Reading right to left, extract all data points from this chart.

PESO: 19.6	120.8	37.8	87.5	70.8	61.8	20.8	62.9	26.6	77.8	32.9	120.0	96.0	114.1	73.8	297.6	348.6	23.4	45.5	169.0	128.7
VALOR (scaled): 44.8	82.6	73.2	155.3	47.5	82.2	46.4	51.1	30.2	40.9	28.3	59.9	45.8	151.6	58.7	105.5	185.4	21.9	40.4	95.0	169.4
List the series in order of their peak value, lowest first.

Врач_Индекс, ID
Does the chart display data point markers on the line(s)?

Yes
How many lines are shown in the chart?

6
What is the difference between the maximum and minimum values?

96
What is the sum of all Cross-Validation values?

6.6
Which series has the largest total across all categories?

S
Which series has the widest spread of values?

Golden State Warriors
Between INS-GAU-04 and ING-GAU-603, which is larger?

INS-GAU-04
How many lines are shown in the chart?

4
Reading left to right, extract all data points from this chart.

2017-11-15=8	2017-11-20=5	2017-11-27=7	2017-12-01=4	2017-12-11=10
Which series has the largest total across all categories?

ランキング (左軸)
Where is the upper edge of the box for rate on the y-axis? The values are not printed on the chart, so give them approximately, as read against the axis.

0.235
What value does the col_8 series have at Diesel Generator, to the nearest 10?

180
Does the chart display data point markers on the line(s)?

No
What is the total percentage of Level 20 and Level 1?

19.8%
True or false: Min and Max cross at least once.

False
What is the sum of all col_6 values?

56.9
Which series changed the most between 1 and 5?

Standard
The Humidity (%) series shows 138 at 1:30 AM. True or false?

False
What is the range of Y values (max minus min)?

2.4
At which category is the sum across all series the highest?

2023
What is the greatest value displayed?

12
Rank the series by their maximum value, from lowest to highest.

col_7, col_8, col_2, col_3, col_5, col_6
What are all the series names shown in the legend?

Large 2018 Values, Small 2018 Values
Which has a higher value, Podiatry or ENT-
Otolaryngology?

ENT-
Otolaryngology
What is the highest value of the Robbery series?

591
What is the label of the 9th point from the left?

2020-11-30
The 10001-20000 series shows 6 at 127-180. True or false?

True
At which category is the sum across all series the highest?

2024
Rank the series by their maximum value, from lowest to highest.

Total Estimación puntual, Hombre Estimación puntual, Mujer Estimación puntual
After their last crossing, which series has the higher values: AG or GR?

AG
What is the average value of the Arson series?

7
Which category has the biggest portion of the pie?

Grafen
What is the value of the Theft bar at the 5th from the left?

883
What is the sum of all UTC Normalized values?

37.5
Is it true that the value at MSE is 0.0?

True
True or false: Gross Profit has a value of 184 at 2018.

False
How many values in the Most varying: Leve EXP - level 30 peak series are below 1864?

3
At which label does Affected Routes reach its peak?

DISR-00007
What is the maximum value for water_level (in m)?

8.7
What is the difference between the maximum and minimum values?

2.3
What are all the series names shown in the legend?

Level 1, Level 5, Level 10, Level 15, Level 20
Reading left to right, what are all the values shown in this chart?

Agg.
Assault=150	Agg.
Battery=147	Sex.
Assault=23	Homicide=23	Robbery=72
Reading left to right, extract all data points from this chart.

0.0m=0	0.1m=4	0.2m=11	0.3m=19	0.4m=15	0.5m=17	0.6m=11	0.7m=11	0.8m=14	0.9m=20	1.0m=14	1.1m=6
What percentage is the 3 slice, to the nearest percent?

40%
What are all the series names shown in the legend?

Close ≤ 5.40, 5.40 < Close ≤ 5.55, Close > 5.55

### Task
Can you reproduce all of the material above word for word, with nothing changed, added, or left out?

### Written answer
Reading right to left, extract all data points from this chart.

PESO: 19.6	120.8	37.8	87.5	70.8	61.8	20.8	62.9	26.6	77.8	32.9	120.0	96.0	114.1	73.8	297.6	348.6	23.4	45.5	169.0	128.7
VALOR (scaled): 44.8	82.6	73.2	155.3	47.5	82.2	46.4	51.1	30.2	40.9	28.3	59.9	45.8	151.6	58.7	105.5	185.4	21.9	40.4	95.0	169.4
List the series in order of their peak value, lowest first.

Врач_Индекс, ID
Does the chart display data point markers on the line(s)?

Yes
How many lines are shown in the chart?

6
What is the difference between the maximum and minimum values?

96
What is the sum of all Cross-Validation values?

6.6
Which series has the largest total across all categories?

S
Which series has the widest spread of values?

Golden State Warriors
Between INS-GAU-04 and ING-GAU-603, which is larger?

INS-GAU-04
How many lines are shown in the chart?

4
Reading left to right, extract all data points from this chart.

2017-11-15=8	2017-11-20=5	2017-11-27=7	2017-12-01=4	2017-12-11=10
Which series has the largest total across all categories?

ランキング (左軸)
Where is the upper edge of the box for rate on the y-axis? The values are not printed on the chart, so give them approximately, as read against the axis.

0.235
What value does the col_8 series have at Diesel Generator, to the nearest 10?

180
Does the chart display data point markers on the line(s)?

No
What is the total percentage of Level 20 and Level 1?

19.8%
True or false: Min and Max cross at least once.

False
What is the sum of all col_6 values?

56.9
Which series changed the most between 1 and 5?

Standard
The Humidity (%) series shows 138 at 1:30 AM. True or false?

False
What is the range of Y values (max minus min)?

2.4
At which category is the sum across all series the highest?

2023
What is the greatest value displayed?

12
Rank the series by their maximum value, from lowest to highest.

col_7, col_8, col_2, col_3, col_5, col_6
What are all the series names shown in the legend?

Large 2018 Values, Small 2018 Values
Which has a higher value, Podiatry or ENT-
Otolaryngology?

ENT-
Otolaryngology
What is the highest value of the Robbery series?

591
What is the label of the 9th point from the left?

2020-11-30
The 10001-20000 series shows 6 at 127-180. True or false?

True
At which category is the sum across all series the highest?

2024
Rank the series by their maximum value, from lowest to highest.

Total Estimación puntual, Hombre Estimación puntual, Mujer Estimación puntual
After their last crossing, which series has the higher values: AG or GR?

AG
What is the average value of the Arson series?

7
Which category has the biggest portion of the pie?

Grafen
What is the value of the Theft bar at the 5th from the left?

883
What is the sum of all UTC Normalized values?

37.5
Is it true that the value at MSE is 0.0?

True
True or false: Gross Profit has a value of 184 at 2018.

False
How many values in the Most varying: Leve EXP - level 30 peak series are below 1864?

3
At which label does Affected Routes reach its peak?

DISR-00007
What is the maximum value for water_level (in m)?

8.7
What is the difference between the maximum and minimum values?

2.3
What are all the series names shown in the legend?

Level 1, Level 5, Level 10, Level 15, Level 20
Reading left to right, what are all the values shown in this chart?

Agg.
Assault=150	Agg.
Battery=147	Sex.
Assault=23	Homicide=23	Robbery=72
Reading left to right, extract all data points from this chart.

0.0m=0	0.1m=4	0.2m=11	0.3m=19	0.4m=15	0.5m=17	0.6m=11	0.7m=11	0.8m=14	0.9m=20	1.0m=14	1.1m=6
What percentage is the 3 slice, to the nearest percent?

40%
What are all the series names shown in the legend?

Close ≤ 5.40, 5.40 < Close ≤ 5.55, Close > 5.55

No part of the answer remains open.